_INFORMATION PROVIDED_
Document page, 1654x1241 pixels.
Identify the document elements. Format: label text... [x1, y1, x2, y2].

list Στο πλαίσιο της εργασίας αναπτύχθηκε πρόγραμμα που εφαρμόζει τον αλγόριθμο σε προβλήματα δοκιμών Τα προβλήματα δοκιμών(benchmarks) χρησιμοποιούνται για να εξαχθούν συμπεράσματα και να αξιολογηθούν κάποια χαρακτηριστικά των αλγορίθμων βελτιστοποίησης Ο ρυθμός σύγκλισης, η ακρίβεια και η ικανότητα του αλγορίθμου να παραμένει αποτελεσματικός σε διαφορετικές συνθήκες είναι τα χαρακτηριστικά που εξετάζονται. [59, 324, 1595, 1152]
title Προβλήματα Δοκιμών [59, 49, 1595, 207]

--

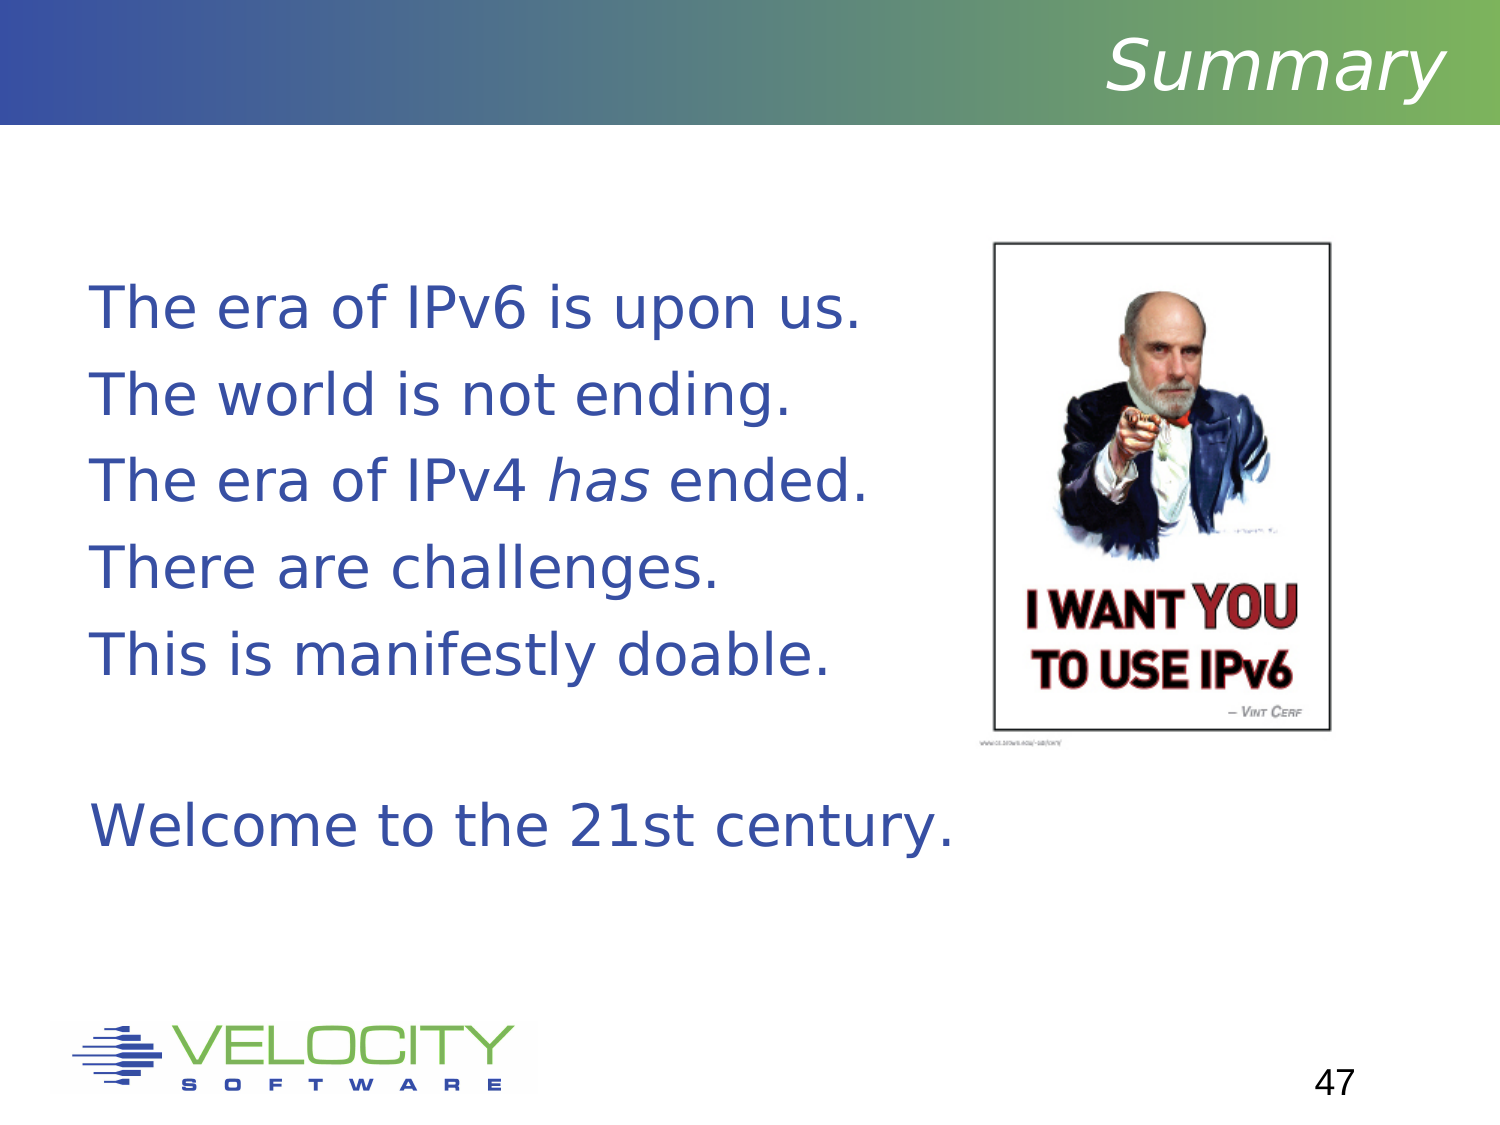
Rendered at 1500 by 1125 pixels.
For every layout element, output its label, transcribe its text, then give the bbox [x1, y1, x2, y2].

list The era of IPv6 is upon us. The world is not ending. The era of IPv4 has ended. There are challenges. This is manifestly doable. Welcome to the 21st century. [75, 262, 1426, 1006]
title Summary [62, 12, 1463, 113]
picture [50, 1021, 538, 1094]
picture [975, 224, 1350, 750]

_EXERCISE DIRECTIONS_
Return the data lines exactly, beginning with the line that contains "Rendered at 1500 by 1125 pixels." and ending after the line that contains "picture [975, 224, 1350, 750]".

_REPLY_
Rendered at 1500 by 1125 pixels.
For every layout element, output its label, transcribe its text, then give the bbox [x1, y1, x2, y2].

list The era of IPv6 is upon us. The world is not ending. The era of IPv4 has ended. There are challenges. This is manifestly doable. Welcome to the 21st century. [75, 262, 1426, 1006]
title Summary [62, 12, 1463, 113]
picture [50, 1021, 538, 1094]
picture [975, 224, 1350, 750]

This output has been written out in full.